My son needed to eat again. He needed to be swaddled again. And dammit, I needed to pump. Again.
Swaddle, feed, pump, swaddle, feed, pump — I hadn’t slept in 24 hours. Two short days after labor and delivery, I could feel my branches groan beneath the weight of new motherhood.
“Honey,” my husband interjected. “I’m worried about you. The sun is coming up. Just get some rest, okay? I can take over from here.”
I watched as that sweet man changed our son’s diaper. I watched as he poured the breast milk into a fresh bottle. I watched him sit in that rocking chair and…
OMG. Those diaper tabs aren’t lined up correctly. The baby will pee straight through that. And did he just shake the bottle? Doesn’t he know not to shake breast milk? My lord, he didn’t even clean the phalanges correctly! Bacteria could KILL the baby! And he isn’t supporting the baby’s head…
NO, NO, NO.
“UGH, Let me do it!” I barked. “You aren’t doing it right, anyways.”
My husband stood up from the rocking chair and handed the baby back to me.
He kissed both of our heads and returned to bed. As I rocked our son to sleep for the 10th time in a matter of hours, my husband began to snore. And in a time that should’ve been filled with exhaustive joy, a yearlong season of resentment was born.
Over the next year, I noticed a man becoming less involved in the daily tasks of raising our son. I heard a man calling my name to change the 50th poopy diaper in an hour. I felt the gentle nudges to get out of bed. “Honey, the baby is awake in the other room.”
And if that was the whole truth, I would say right now that my husband was a selfish jerk. I’d be reconsidering our union.
But that wasn’t the truth. Not even close.
Because anxiety, exhaustion, and stress were blinding me to rest of this picture:
A man who kept a careful distance for fear that his parenting efforts would be picked apart, as usual. A dad who hovered behind me at the changing table, wanting to help, but certain he would just screw it up. A father who was trained to stay in bed, because whenever he got up to rock the baby, his wife popped in to criticize the way he did it and shooed him away.
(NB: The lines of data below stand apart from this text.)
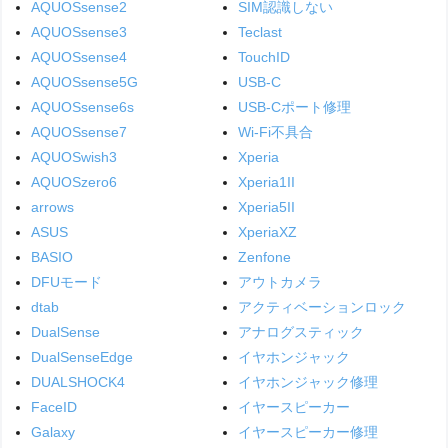
AQUOSsense2
SIM認識しない
AQUOSsense3
Teclast
AQUOSsense4
TouchID
AQUOSsense5G
USB-C
AQUOSsense6s
USB-Cポート修理
AQUOSsense7
Wi-Fi不具合
AQUOSwish3
Xperia
AQUOSzero6
Xperia1II
arrows
Xperia5II
ASUS
XperiaXZ
BASIO
Zenfone
DFUモード
アウトカメラ
dtab
アクティベーションロック
DualSense
アナログスティック
DualSenseEdge
イヤホンジャック
DUALSHOCK4
イヤホンジャック修理
FaceID
イヤースピーカー
Galaxy
イヤースピーカー修理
My husband wasn’t doing everything perfect. But holy crap, who does? I was so tightly wound that I snapped anytime things weren’t done my way. And as a result, the father of my children backed away, hands up in surrender. Defeated.
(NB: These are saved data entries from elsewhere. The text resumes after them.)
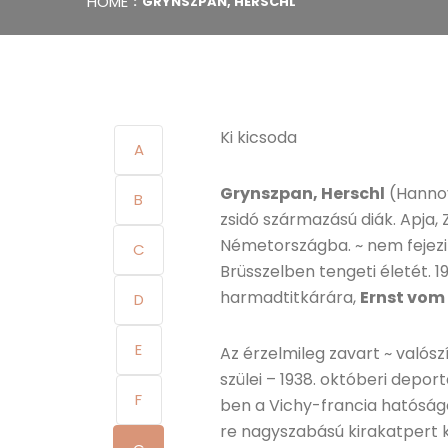
HOME
GRYNSZPAN, HERSCHL
Ki kicsoda
A
Grynszpan, Herschl
(Hannov
B
zsidó származású diák. Apja,
Németországba. ~ nem fejezi b
C
Brüsszelben tengeti életét. 
harmadtitkárára,
Ernst vom
D
E
Az érzelmileg zavart ~ valósz
szülei – 1938. októberi depor
F
ben a Vichy-francia hatóság
re nagyszabású kirakatpert k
It’s been three years since we recovered from that season of intense anxiety, and I have to admit: It breaks my heart to remember.
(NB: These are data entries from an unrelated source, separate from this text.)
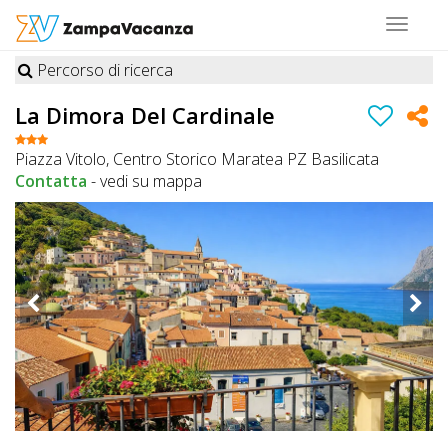
Toggle
navigat
Percorso di ricerca
STRUTTURE
La Dimora Del Cardinale
A
Piazza Vitolo, Centro Storico Maratea PZ Basilicata
DOG
Contatta
-
vedi su mappa
LUOGHI
A
DOG
OFFERTE
A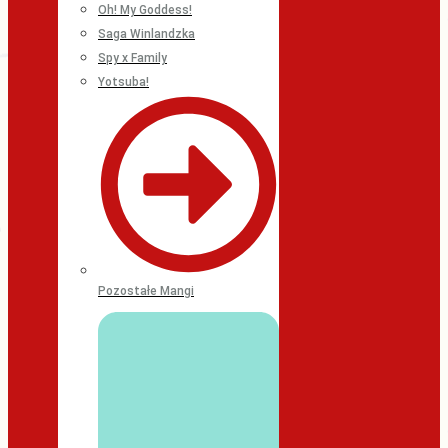
Oh! My Goddess!
Saga Winlandzka
Spy x Family
Yotsuba!
Pozostałe Mangi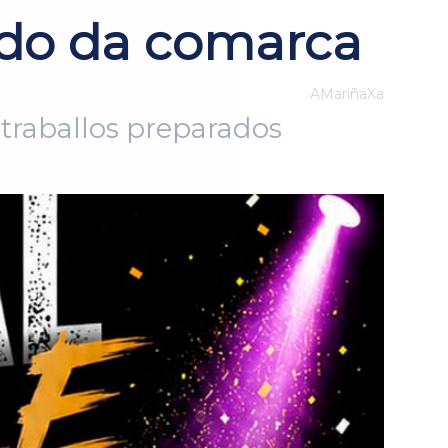
ado da comarca
AMariñaXa
 traballos preparados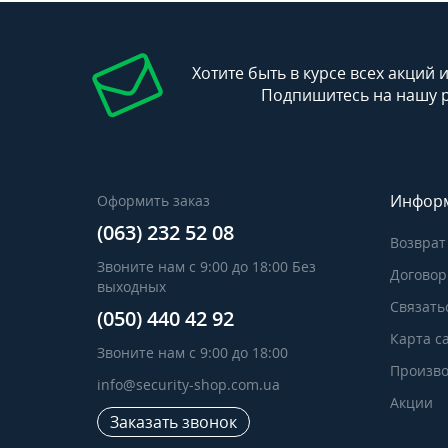
Хотите быть в курсе всех акций 
Подпишитесь на нашу 
Инфор
Оформить заказ
(063) 232 52 08
Возврат
Звоните нам с 9:00 до 18:00 Без
Договор
выходных
Связать
(050) 440 42 92
Карта с
Звоните нам с 9:00 до 18:00
Произво
info@security-shop.com.ua
Акции
Заказать звонок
It breaks my heart that a new mama was burdened beyond what she could bear due to an element of mental illness. It breaks my heart that a new father had his confidence undercut by his life partner and friend. It breaks my heart that we were both robbed of being the kick-ass duo we could’ve been from day one.
Because anxiety and exhaustion? Ugh, they are such liars.
They whisper in a mama’s ear that she is the only one who can get the toddler down for a nap. They tell her that if she doesn’t change that diaper, it’ll end up leaking in an hour. They tell her that she might as well get out of bed and get the baby back down because if Daddy tries? Well, it’ll just take that much longer.
And sometimes moms believe those lies, don’t we? It’s so hard not to.
Every day, I hear discussions about lackluster, uninvolved dads. One would think sucky dads are a pandemic issue. I’m sure, like any bag of apples, there’s a few rotten parents in the mix, and I don’t discount the pain of having an uninvolved father/partner. But I can’t help but wonder if there is another culprit at play here sometimes too.
I wonder if there are mamas, like me, who feel out of control and try to reclaim that control by dictating every tiny detail of their baby’s care. I wonder if there are daddies, like my husband, who think they are respecting their partner’s wishes by getting out of the way when asked. I wonder if there are families, like mine, who are simply struggling through the fog of new parent anxiety, and getting a little lost along the way.
Because what I see clearly now that the fog of anxiety has lifted is this: My husband — my best friend — wasn’t trying to step away from his role as a father. He loves being a dad.
I was pushing him out.
And just saying that out loud makes me feel sad.
If I could share my message with one family and prevent a similar season of resentment, then my job will be done here. So, here it goes, parents: Please, don’t let stress and anxiety push your partner out of their parenting role. Seek help if needed. No matter how differently you do things, no matter how strange their ways may seem, stick together. Encourage one another. You deserve the help and support, Mom. You deserve the respite. It will make you both stronger and better, as parents and partners.
Don’t rob yourselves of the genuine joy that is parenting as a team.